• ASSIGNED TASK:
Reproduce the lines below word for word, starting with the first line and ending with the line that contains "At which category", both included.

-------- DATASET RECORDS --------

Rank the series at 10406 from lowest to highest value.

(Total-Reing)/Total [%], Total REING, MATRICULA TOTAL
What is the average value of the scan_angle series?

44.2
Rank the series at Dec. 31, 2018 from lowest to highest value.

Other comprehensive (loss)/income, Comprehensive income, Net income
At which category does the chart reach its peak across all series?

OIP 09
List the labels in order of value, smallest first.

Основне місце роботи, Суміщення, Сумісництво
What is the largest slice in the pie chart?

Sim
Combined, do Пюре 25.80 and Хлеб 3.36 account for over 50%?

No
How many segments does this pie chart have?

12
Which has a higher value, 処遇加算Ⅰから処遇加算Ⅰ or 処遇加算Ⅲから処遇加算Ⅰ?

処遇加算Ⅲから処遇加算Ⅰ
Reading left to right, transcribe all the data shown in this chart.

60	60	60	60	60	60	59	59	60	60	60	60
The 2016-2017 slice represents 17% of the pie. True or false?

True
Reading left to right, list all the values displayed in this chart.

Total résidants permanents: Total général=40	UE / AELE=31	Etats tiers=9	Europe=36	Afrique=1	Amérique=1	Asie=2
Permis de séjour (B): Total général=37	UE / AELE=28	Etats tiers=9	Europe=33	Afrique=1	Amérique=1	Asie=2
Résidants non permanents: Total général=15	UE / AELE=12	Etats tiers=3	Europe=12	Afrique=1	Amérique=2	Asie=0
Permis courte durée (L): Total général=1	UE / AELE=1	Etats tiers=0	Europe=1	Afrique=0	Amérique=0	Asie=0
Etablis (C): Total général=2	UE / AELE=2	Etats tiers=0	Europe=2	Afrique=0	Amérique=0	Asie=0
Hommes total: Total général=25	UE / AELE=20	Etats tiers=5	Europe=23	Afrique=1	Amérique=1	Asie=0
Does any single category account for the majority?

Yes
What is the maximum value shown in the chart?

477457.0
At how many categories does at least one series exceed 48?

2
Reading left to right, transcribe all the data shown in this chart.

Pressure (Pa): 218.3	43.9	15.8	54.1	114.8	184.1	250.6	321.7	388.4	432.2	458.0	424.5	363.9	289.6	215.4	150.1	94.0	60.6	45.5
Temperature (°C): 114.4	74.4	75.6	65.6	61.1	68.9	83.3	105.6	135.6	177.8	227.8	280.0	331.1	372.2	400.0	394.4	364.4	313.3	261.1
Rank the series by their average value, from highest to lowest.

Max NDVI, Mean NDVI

--------

• OUTPUT:
Rank the series at 10406 from lowest to highest value.

(Total-Reing)/Total [%], Total REING, MATRICULA TOTAL
What is the average value of the scan_angle series?

44.2
Rank the series at Dec. 31, 2018 from lowest to highest value.

Other comprehensive (loss)/income, Comprehensive income, Net income
At which category does the chart reach its peak across all series?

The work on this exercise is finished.